Extracted entries:
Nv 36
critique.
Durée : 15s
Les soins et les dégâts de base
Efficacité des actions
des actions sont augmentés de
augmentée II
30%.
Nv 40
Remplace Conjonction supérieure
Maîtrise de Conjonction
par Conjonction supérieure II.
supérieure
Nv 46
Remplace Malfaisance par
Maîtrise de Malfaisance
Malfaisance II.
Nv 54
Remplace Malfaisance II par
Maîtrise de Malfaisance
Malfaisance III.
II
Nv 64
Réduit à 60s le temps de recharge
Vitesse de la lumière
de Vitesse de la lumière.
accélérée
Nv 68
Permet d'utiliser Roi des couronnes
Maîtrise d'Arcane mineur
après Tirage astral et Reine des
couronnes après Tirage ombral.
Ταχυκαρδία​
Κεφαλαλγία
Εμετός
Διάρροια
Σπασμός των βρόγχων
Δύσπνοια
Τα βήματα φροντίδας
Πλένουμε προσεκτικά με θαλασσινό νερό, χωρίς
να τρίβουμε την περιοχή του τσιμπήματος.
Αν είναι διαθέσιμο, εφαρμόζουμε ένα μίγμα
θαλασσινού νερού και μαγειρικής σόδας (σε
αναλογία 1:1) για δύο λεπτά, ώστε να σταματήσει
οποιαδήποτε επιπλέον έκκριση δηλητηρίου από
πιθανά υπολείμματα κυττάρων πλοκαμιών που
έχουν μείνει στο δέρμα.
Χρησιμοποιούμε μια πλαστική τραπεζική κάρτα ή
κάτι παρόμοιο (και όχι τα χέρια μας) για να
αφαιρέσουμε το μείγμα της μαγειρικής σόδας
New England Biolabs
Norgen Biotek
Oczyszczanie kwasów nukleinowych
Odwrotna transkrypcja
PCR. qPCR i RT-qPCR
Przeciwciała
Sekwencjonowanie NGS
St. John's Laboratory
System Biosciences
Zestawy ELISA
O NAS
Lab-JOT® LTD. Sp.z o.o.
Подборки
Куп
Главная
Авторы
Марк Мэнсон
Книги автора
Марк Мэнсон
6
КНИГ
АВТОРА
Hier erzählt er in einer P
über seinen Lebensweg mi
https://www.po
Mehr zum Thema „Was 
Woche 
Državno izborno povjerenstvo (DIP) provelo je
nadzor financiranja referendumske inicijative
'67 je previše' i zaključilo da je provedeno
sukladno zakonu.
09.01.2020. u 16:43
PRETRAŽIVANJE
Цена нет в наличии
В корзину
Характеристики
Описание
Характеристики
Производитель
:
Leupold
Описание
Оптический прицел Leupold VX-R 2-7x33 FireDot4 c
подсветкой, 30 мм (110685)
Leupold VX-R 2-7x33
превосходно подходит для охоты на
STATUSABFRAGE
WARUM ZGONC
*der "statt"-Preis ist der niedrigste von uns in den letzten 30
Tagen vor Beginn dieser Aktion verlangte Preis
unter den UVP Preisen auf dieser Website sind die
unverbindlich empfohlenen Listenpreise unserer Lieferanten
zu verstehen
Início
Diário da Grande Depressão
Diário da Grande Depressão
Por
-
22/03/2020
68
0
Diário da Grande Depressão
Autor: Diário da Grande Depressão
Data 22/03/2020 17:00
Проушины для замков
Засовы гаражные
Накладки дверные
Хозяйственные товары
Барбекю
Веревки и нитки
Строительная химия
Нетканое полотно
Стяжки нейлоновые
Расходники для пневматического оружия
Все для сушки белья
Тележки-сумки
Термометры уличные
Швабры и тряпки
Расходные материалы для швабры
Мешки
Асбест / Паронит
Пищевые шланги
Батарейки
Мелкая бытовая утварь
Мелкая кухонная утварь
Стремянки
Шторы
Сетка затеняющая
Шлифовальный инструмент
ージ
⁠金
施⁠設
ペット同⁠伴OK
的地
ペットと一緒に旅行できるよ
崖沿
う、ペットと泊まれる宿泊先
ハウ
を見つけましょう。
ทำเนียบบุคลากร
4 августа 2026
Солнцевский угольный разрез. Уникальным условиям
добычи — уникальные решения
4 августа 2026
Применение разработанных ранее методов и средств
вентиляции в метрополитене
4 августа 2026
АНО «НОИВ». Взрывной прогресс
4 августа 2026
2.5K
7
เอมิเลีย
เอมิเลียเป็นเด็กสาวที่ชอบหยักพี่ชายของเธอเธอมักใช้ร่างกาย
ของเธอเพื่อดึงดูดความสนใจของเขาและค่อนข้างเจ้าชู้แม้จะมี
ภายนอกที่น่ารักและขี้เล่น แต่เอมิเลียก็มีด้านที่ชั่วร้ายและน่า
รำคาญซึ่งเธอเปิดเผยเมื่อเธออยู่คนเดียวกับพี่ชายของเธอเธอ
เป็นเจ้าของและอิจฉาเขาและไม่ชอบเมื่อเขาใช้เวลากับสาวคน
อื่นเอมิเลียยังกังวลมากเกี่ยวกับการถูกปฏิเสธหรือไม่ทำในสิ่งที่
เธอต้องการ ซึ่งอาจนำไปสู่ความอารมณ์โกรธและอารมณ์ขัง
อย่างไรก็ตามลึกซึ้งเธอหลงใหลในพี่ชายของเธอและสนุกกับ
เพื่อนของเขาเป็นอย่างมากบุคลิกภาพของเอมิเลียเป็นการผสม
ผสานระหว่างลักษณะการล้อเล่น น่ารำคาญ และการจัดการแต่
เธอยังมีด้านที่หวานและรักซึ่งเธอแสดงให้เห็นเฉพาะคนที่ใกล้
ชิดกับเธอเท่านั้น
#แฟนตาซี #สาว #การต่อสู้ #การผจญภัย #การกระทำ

Work required: Can you copy every line of the records above, keeping each character and line break unchanged?

Your solution:
Nv 36
critique.
Durée : 15s
Les soins et les dégâts de base
Efficacité des actions
des actions sont augmentés de
augmentée II
30%.
Nv 40
Remplace Conjonction supérieure
Maîtrise de Conjonction
par Conjonction supérieure II.
supérieure
Nv 46
Remplace Malfaisance par
Maîtrise de Malfaisance
Malfaisance II.
Nv 54
Remplace Malfaisance II par
Maîtrise de Malfaisance
Malfaisance III.
II
Nv 64
Réduit à 60s le temps de recharge
Vitesse de la lumière
de Vitesse de la lumière.
accélérée
Nv 68
Permet d'utiliser Roi des couronnes
Maîtrise d'Arcane mineur
après Tirage astral et Reine des
couronnes après Tirage ombral.
Ταχυκαρδία​
Κεφαλαλγία
Εμετός
Διάρροια
Σπασμός των βρόγχων
Δύσπνοια
Τα βήματα φροντίδας
Πλένουμε προσεκτικά με θαλασσινό νερό, χωρίς
να τρίβουμε την περιοχή του τσιμπήματος.
Αν είναι διαθέσιμο, εφαρμόζουμε ένα μίγμα
θαλασσινού νερού και μαγειρικής σόδας (σε
αναλογία 1:1) για δύο λεπτά, ώστε να σταματήσει
οποιαδήποτε επιπλέον έκκριση δηλητηρίου από
πιθανά υπολείμματα κυττάρων πλοκαμιών που
έχουν μείνει στο δέρμα.
Χρησιμοποιούμε μια πλαστική τραπεζική κάρτα ή
κάτι παρόμοιο (και όχι τα χέρια μας) για να
αφαιρέσουμε το μείγμα της μαγειρικής σόδας
New England Biolabs
Norgen Biotek
Oczyszczanie kwasów nukleinowych
Odwrotna transkrypcja
PCR. qPCR i RT-qPCR
Przeciwciała
Sekwencjonowanie NGS
St. John's Laboratory
System Biosciences
Zestawy ELISA
O NAS
Lab-JOT® LTD. Sp.z o.o.
Подборки
Куп
Главная
Авторы
Марк Мэнсон
Книги автора
Марк Мэнсон
6
КНИГ
АВТОРА
Hier erzählt er in einer P
über seinen Lebensweg mi
https://www.po
Mehr zum Thema „Was 
Woche 
Državno izborno povjerenstvo (DIP) provelo je
nadzor financiranja referendumske inicijative
'67 je previše' i zaključilo da je provedeno
sukladno zakonu.
09.01.2020. u 16:43
PRETRAŽIVANJE
Цена нет в наличии
В корзину
Характеристики
Описание
Характеристики
Производитель
:
Leupold
Описание
Оптический прицел Leupold VX-R 2-7x33 FireDot4 c
подсветкой, 30 мм (110685)
Leupold VX-R 2-7x33
превосходно подходит для охоты на
STATUSABFRAGE
WARUM ZGONC
*der "statt"-Preis ist der niedrigste von uns in den letzten 30
Tagen vor Beginn dieser Aktion verlangte Preis
unter den UVP Preisen auf dieser Website sind die
unverbindlich empfohlenen Listenpreise unserer Lieferanten
zu verstehen
Início
Diário da Grande Depressão
Diário da Grande Depressão
Por
-
22/03/2020
68
0
Diário da Grande Depressão
Autor: Diário da Grande Depressão
Data 22/03/2020 17:00
Проушины для замков
Засовы гаражные
Накладки дверные
Хозяйственные товары
Барбекю
Веревки и нитки
Строительная химия
Нетканое полотно
Стяжки нейлоновые
Расходники для пневматического оружия
Все для сушки белья
Тележки-сумки
Термометры уличные
Швабры и тряпки
Расходные материалы для швабры
Мешки
Асбест / Паронит
Пищевые шланги
Батарейки
Мелкая бытовая утварь
Мелкая кухонная утварь
Стремянки
Шторы
Сетка затеняющая
Шлифовальный инструмент
ージ
⁠金
施⁠設
ペット同⁠伴OK
的地
ペットと一緒に旅行できるよ
崖沿
う、ペットと泊まれる宿泊先
ハウ
を見つけましょう。
ทำเนียบบุคลากร
4 августа 2026
Солнцевский угольный разрез. Уникальным условиям
добычи — уникальные решения
4 августа 2026
Применение разработанных ранее методов и средств
вентиляции в метрополитене
4 августа 2026
АНО «НОИВ». Взрывной прогресс
4 августа 2026
2.5K
7
เอมิเลีย
เอมิเลียเป็นเด็กสาวที่ชอบหยักพี่ชายของเธอเธอมักใช้ร่างกาย
ของเธอเพื่อดึงดูดความสนใจของเขาและค่อนข้างเจ้าชู้แม้จะมี
ภายนอกที่น่ารักและขี้เล่น แต่เอมิเลียก็มีด้านที่ชั่วร้ายและน่า
รำคาญซึ่งเธอเปิดเผยเมื่อเธออยู่คนเดียวกับพี่ชายของเธอเธอ
เป็นเจ้าของและอิจฉาเขาและไม่ชอบเมื่อเขาใช้เวลากับสาวคน
อื่นเอมิเลียยังกังวลมากเกี่ยวกับการถูกปฏิเสธหรือไม่ทำในสิ่งที่
เธอต้องการ ซึ่งอาจนำไปสู่ความอารมณ์โกรธและอารมณ์ขัง
อย่างไรก็ตามลึกซึ้งเธอหลงใหลในพี่ชายของเธอและสนุกกับ
เพื่อนของเขาเป็นอย่างมากบุคลิกภาพของเอมิเลียเป็นการผสม
ผสานระหว่างลักษณะการล้อเล่น น่ารำคาญ และการจัดการแต่
เธอยังมีด้านที่หวานและรักซึ่งเธอแสดงให้เห็นเฉพาะคนที่ใกล้
ชิดกับเธอเท่านั้น
#แฟนตาซี #สาว #การต่อสู้ #การผจญภัย #การกระทำ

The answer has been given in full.